The 2004 edition of the Harvard softball squad looks to prove its mettle

By Carrie H. Petri, Crimson Staff Writer

If there’s a weakness on this year’s softball team, it’s hidden pretty deep. Make that really deep. With 22 skilled players on the roster, this year’s Crimson fields one of the most talented teams in recent memory. But it didn’t always look so good.

The softball squad had a big hole to fill with the graduation of first baseman Tiffany Whitton, a 2003 ECAC honorable mention, the 2002 Ivy League Player of the Year, and Harvard’s all-time career and single season home run leader.

Add that loss to the last year’s disappointing 15-26 record (7-7 Ivy) and the team needed to rebound.

After recruiting a freshman class of reliable talent in every aspect of the game, snagging a star transfer player, and harnessing old talent, the 2004 team is full of spunk, skill, and commitment. It’s on a campaign to rebuild the program, and in terms of expectations, the sky is the limit. It’s already off to a 4-5 start against tough non-Ivy League teams.

“This is probably one of the most focused teams I’ve ever had,” head coach Jenny Allard says. “When you have a year that you’re frustrated with and just so inconsistent, you come back the next year really hungry.”

This year, there is hunger at every position, as every starter is backed up by a legitimate challenger.


The force of the infield begins with co-captain and pitcher Kara Brotemarkle, who, after three seasons, already ranks third on Harvard’s all-time strikeout list with 272 and threw her first no-hitter last season against Columbia. Her supporting cast on the mound includes junior Lauren Bettinelli, a reliable utility player at almost any infield position. She was initially pegged as a second baseman and only stormed onto the pitching scene last spring, welcomed with instant success.

“Last year, she says to me, coach, can I try pitching this year?” Allard recalls. “And I said sure. It was one of the best ‘sure’ decisions I’ve made.”

In her first season pitching for Harvard, Bettinelli had an ERA of 3.14 and fanned 28 batters in 2003.

Sophomore Michele McAteer also returns for the Crimson after seeing considerable playing time last year, racking up 66 strikeouts with an ERA of 3.74.

Rounding out the pitching staff is freshman Becky Voaklander, who recently started and pitched her first complete game, an 11-2 victory against Liberty.


Behind the plate, junior Notre Dame transfer Annie Dell’Aria has already claimed an important role.

“She’s got it all as a catcher,” Allard says. “She blocks well. She has a great quick release down to second base.”

Dell’Aria’s bat has also made her a powerful force in the batting order, batting in the clean-up spot.

Junior Laura Miller returns to the backstop along with sophomore Erin Halpenny, both of whom have considerable experience with the Crimson.

Freshman Sarah Shaughnessy also hopes to see some time, but she begins the season with an ankle fracture, sitting 4-6 weeks while it heals.

One of the biggest strengths of this year’s infield is up the middle, where senior shortstop Rachel Goldberg and co-captain second baseman Sara Williamson start next to each other for the fourth consecutive year.

“After four years, it’s incredibly comfortable,” Goldberg says. “We constantly banter for seven innings and have a great time together.
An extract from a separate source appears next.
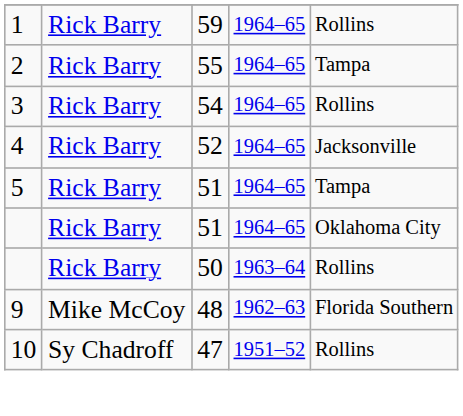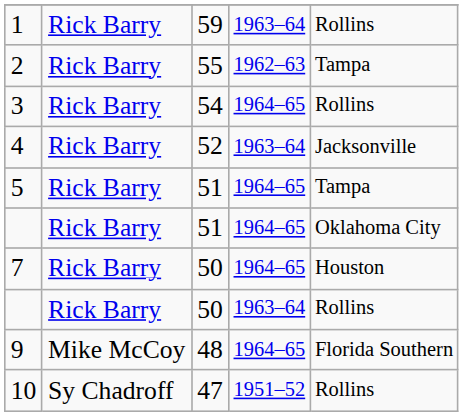1 | column 4: 1964–65 -> 1963–64
2 | column 4: 1964–65 -> 1962–63
4 | column 4: 1964–65 -> 1963–64
+ row: 7 | Rick Barry | 50 | 1964–65 | Houston
9 | column 4: 1962–63 -> 1964–65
We communicate well and have a lot of fun.”

Goldberg and Williamson also match up in the batting order, in the top half, allotted to reliable base hitters and power swingers.

In 2003, Goldberg led the team with 7 home runs and was third on the team in hits with 30, helping herself to a .248 batting average. Williamson had the fifth highest batting average with a .265.

Freshmen Lauren Brown and Julia Kidder are close on the heels of the two seniors, ready to fill in at shortstop and second base, respectively, if needed.

“The difference between them is just experience,” Allard says. “We’re giving [Brown and Kidder] time. They’re at that caliber, but because we have some really seasoned players in positions that they play, their time might be more limited or more specialized.”

The natural replacement for the graduated Whitton at first base is junior Cecily Gordon, who has seen quite a bit of playing time in her career despite backing up one of Harvard’s most touted players. In 34 at-bats last season, she had an on base percentage of .351 and should be a force to reckon with this spring. When Gordon isn’t at first, Dell’Aria and Voaklander will move over.

With sophomore Rachel Murray nursing an arm injury, third base was one of the only positions up for grabs this season. Freshman Virginia Fritsch snagged it early with a big bat and strong arm. Halpenny is also expected to see some time at third.


Junior Lauren Stefanchik, the anchor of the outfield, returns to left field. She received first team all Ivy honors last year and is looking to make a similar impact this year.

“For myself, I’m just trying to get on base and get our offense solid,” Stefanchik says. “I want to stay solid in the outfield.”

It’s not just in the outfield where Stefanchik anchors this team. Last season, she led the Ivy League with the most bases stolen and Harvard with the longest hitting streak (14 games) and highest batting average (.389). As the leadoff hitter, she had an on-base percentage of .434.

Joining Stefanchik in the outfield is sophomore Kerry Flaherty, a centerfielder who moved over from right. In an off-season of change, Flaherty also switched to “slapping” from the left side of the plate instead of power hitting from the right side.

Returning to the Crimson is senior Monica Montijo, who is also changing things up with a move to right field from her old position of catcher.

“Originally, we were going to put her back behind the plate,” Allard says. “But we felt we needed someone really aggressive in right field, and we didn’t think her body could hold up with the catching.”

Sophomore Pilar Adams, freshman Susie Winkeller, Brown, and Kidder are also expected to make an impact from the outfield. Sophomore Cara Woodard is sidelined with a torn ACL but is hoping to make a late season return.

If this year’s team is going to improve from last year’s disappointment, the depth of the roster will play a major role in the campaign. With legitimate challengers at every position, the hunger of each player that will determine where this team ends up.